Top of Provided passage
3. EHR/telemedicine integration remains a relative gap in Brazil’s pharma agenda, unlike U.S./Canada where provider-system connectivity is mainstream.
4. Governance and workforce investments lag in Brazil (dedicated D-H Telehealth teams in 38%; training in 47%), broadly echoing global concerns about standard operating procedures, auditing, and risk management in rapid AI adoption.
5. Security/interoperability is a universal barrier, Brazil’s high severity mirrors global cybersecurity concerns in healthcare ecosystems.

Discussion

Brazilian multinationals show clear momentum in digital health adoption: nearly half are scaling initiatives, with AI/ML and patient engagement at the center of these efforts.

This orientation, combined with high optimism, creates practical opportunities for measurable gains in areas such as medication adherence and patient-reported outcomes integrated into medical and commercial activities.

An important interpretative consideration relates to the classification of AI/ML within the survey results. Unlike other reported categories, which correspond to clearly defined operational use cases, AI/ML represents a foundational capability that underpins a wide range of digital health applications. The prominence of AI/ML in the responses therefore signals a strategic orientation toward data-driven transformation but does not necessarily indicate mature or scaled implementation at the application level. This distinction may partly explain the coexistence of high AI prioritization with relatively low adoption of integrated solutions such as telemedicine and EHR-linked workflows.
Bottom of Provided passage
Top of Data under study
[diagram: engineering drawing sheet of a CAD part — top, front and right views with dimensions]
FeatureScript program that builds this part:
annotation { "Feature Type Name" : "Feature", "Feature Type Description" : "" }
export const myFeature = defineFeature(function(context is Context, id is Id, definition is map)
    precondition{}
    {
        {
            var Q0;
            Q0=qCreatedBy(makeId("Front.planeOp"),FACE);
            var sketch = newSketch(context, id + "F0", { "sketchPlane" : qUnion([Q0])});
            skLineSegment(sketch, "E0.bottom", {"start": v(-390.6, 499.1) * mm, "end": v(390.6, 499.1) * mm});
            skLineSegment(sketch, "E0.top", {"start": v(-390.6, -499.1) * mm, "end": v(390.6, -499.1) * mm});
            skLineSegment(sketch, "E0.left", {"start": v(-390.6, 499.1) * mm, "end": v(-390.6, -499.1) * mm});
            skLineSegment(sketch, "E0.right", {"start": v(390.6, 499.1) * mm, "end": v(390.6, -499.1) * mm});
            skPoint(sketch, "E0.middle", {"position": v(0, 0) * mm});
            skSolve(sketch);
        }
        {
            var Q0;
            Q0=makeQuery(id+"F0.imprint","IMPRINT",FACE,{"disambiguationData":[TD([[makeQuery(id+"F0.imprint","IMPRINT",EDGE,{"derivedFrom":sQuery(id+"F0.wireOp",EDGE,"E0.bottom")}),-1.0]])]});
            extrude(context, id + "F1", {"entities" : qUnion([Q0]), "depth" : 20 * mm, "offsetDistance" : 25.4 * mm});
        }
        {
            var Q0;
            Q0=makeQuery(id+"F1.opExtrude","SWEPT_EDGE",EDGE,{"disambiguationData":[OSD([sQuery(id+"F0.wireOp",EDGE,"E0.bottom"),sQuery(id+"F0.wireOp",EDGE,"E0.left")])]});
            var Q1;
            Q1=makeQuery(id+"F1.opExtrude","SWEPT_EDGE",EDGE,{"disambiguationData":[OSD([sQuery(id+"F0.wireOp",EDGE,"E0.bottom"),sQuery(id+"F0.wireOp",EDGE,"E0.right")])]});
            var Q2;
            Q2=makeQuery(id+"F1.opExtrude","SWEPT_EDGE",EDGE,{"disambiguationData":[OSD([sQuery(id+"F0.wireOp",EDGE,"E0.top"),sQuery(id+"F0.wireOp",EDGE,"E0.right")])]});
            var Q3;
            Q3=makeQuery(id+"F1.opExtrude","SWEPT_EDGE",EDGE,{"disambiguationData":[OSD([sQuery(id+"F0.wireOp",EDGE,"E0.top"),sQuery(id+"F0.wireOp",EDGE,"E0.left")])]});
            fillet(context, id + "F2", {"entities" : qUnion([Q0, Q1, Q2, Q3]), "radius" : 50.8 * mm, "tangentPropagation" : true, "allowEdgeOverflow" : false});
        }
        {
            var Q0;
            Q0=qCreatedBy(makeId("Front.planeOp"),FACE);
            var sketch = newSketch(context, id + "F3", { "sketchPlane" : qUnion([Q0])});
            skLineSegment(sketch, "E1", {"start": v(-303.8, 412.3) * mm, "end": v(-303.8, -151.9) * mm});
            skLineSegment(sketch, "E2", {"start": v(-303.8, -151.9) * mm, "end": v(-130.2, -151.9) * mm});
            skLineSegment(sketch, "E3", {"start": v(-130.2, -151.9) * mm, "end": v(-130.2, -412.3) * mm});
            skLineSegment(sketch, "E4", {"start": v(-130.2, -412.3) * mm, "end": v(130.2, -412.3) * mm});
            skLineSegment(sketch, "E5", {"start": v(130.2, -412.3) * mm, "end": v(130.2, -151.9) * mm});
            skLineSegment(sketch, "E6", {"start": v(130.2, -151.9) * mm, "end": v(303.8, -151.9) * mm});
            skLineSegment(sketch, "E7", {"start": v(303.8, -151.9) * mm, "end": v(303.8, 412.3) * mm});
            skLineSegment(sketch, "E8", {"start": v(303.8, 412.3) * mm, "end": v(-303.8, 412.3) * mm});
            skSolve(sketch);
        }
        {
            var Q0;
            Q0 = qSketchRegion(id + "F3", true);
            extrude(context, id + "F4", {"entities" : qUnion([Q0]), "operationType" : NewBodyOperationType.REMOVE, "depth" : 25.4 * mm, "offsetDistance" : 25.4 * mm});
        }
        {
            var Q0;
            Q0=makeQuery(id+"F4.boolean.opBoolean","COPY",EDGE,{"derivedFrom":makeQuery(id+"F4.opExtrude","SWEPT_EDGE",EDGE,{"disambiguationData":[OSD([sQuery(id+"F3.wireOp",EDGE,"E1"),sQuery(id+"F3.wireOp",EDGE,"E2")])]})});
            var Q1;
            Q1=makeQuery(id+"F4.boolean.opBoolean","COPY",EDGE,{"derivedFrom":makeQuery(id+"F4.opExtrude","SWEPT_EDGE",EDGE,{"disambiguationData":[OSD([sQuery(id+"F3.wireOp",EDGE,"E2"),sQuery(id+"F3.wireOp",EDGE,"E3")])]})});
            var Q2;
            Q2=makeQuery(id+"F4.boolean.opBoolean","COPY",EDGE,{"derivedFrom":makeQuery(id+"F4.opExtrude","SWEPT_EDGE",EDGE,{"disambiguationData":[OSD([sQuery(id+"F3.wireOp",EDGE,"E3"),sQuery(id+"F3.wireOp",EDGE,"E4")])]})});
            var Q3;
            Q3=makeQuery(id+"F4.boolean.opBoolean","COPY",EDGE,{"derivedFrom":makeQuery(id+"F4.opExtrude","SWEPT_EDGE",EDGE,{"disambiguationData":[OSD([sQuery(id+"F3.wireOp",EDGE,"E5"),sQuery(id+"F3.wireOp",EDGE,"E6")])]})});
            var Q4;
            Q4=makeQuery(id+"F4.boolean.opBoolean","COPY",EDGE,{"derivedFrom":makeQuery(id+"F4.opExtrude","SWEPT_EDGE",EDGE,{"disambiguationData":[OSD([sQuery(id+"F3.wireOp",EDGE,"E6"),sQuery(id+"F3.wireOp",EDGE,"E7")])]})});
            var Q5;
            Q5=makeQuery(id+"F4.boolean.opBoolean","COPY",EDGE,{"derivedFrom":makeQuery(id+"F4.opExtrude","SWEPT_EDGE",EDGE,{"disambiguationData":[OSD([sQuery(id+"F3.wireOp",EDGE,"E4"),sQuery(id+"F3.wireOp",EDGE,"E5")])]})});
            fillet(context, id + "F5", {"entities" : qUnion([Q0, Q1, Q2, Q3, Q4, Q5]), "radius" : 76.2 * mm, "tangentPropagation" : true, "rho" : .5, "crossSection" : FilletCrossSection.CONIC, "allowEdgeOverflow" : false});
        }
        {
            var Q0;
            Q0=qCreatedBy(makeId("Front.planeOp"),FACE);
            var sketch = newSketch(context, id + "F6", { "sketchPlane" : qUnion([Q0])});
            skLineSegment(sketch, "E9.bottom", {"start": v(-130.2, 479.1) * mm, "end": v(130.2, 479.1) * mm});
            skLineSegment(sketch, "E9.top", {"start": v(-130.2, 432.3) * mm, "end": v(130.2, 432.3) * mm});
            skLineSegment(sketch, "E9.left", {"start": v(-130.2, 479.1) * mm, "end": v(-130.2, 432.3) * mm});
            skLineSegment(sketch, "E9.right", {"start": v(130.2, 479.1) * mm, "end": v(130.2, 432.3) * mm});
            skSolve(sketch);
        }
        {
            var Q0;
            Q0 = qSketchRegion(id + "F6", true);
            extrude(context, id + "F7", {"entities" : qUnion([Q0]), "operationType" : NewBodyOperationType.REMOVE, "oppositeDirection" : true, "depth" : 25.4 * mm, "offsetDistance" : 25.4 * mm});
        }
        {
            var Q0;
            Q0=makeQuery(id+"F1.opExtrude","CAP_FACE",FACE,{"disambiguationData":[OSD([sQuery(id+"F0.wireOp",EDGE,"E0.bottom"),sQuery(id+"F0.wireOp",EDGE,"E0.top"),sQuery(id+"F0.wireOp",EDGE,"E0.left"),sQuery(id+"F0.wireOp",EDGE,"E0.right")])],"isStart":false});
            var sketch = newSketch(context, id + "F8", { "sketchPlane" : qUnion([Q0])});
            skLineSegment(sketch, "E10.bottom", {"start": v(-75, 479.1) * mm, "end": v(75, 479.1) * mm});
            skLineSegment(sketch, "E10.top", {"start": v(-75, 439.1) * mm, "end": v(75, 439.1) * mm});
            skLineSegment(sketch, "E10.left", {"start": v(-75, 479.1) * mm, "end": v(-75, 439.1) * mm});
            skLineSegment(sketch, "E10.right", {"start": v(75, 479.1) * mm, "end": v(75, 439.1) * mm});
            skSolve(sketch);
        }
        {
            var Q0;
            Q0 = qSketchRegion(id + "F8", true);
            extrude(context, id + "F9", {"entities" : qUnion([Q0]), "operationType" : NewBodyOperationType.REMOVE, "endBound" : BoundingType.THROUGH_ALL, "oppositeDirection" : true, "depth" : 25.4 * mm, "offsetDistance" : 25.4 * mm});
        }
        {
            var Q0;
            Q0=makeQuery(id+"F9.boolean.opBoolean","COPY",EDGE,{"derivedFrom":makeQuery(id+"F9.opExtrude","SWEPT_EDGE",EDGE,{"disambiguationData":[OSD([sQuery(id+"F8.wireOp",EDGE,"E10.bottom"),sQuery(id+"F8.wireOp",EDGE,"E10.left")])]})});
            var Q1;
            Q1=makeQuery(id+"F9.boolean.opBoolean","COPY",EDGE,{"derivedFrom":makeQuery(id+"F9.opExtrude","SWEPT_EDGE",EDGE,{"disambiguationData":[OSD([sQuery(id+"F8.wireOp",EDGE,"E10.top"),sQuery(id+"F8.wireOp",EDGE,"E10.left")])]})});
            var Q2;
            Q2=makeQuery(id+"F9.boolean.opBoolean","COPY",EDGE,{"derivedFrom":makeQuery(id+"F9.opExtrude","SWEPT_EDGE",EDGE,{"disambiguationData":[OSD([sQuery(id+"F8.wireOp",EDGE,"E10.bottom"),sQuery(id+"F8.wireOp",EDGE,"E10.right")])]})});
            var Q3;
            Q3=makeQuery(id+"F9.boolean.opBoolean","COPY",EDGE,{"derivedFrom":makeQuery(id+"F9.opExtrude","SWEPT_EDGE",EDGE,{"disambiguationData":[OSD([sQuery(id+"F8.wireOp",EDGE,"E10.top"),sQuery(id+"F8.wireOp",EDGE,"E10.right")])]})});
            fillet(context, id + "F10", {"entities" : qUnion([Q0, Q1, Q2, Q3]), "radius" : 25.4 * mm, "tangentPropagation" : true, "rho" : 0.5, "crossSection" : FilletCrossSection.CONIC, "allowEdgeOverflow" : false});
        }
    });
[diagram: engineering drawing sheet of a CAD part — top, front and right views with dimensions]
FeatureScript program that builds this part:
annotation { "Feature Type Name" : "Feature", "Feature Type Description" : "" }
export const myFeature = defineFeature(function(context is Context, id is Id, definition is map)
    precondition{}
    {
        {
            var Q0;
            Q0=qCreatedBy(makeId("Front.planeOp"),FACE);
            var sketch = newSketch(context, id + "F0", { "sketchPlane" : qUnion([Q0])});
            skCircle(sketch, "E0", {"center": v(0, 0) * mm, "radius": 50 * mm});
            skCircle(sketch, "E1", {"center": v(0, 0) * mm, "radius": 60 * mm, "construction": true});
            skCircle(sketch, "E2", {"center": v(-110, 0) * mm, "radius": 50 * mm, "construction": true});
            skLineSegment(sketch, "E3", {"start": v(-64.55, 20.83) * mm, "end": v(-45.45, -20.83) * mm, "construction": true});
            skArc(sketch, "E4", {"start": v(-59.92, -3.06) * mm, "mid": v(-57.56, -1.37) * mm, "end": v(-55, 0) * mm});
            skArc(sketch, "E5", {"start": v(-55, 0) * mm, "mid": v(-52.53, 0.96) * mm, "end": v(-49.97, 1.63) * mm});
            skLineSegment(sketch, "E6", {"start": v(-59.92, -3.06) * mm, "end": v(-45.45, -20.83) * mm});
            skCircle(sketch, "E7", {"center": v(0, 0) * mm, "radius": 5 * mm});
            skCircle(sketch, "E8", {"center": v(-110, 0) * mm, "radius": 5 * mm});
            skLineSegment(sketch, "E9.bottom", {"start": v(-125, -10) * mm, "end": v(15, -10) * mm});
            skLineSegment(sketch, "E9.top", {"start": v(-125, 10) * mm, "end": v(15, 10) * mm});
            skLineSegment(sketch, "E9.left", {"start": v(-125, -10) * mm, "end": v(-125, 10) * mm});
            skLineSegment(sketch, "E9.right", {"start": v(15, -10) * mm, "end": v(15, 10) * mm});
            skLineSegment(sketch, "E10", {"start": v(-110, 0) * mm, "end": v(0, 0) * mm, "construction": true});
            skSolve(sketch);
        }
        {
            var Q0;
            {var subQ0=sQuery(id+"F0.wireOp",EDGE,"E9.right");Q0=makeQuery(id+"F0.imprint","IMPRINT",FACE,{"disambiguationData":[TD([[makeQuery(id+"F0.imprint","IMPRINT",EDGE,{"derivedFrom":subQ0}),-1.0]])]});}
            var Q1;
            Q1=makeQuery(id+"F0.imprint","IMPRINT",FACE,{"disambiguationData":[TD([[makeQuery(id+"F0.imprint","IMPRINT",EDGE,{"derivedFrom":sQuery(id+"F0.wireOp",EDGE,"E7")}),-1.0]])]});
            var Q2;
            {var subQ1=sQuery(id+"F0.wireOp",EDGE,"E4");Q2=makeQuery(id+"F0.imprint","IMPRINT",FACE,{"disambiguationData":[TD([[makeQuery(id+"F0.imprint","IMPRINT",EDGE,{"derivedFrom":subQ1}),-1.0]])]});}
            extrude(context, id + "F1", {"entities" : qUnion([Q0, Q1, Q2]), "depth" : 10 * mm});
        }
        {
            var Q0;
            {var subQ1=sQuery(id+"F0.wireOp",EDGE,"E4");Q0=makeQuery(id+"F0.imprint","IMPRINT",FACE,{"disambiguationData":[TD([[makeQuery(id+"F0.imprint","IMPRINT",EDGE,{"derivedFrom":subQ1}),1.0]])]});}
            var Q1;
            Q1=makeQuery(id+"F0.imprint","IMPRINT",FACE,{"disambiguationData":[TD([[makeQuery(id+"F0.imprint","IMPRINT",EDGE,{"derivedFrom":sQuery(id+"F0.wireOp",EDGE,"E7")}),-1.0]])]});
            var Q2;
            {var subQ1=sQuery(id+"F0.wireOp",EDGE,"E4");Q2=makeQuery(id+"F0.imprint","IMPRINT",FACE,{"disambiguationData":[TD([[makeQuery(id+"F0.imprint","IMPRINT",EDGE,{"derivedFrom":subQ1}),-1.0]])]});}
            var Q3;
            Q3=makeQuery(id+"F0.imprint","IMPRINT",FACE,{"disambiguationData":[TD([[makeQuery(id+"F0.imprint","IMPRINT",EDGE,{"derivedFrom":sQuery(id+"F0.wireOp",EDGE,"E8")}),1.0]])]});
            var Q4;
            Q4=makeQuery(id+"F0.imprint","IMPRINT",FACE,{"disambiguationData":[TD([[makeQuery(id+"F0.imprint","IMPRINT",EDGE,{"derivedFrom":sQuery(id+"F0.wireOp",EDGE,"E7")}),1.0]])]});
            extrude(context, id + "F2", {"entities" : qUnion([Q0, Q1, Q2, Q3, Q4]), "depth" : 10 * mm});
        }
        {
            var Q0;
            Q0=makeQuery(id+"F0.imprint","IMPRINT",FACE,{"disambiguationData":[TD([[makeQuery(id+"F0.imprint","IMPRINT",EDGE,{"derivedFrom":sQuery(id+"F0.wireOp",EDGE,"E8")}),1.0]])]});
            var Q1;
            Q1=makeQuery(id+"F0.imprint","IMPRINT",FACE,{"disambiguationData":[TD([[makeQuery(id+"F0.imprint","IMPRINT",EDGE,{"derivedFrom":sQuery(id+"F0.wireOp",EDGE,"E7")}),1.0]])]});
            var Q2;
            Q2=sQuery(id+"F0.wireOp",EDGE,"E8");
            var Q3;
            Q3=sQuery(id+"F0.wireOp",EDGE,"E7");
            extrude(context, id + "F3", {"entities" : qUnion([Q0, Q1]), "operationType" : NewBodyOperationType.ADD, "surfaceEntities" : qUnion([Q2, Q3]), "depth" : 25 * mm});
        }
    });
Bottom of Data under study
[Goal of the exercise]: Reproduce, word for word, the stretch of the text on digital health in Brazil from "5. Security/interoperability is" through "of these efforts.". The records stand apart from the text and are unrelated to it.

[Result of the exercise]:
5. Security/interoperability is a universal barrier, Brazil’s high severity mirrors global cybersecurity concerns in healthcare ecosystems.

Discussion

Brazilian multinationals show clear momentum in digital health adoption: nearly half are scaling initiatives, with AI/ML and patient engagement at the center of these efforts.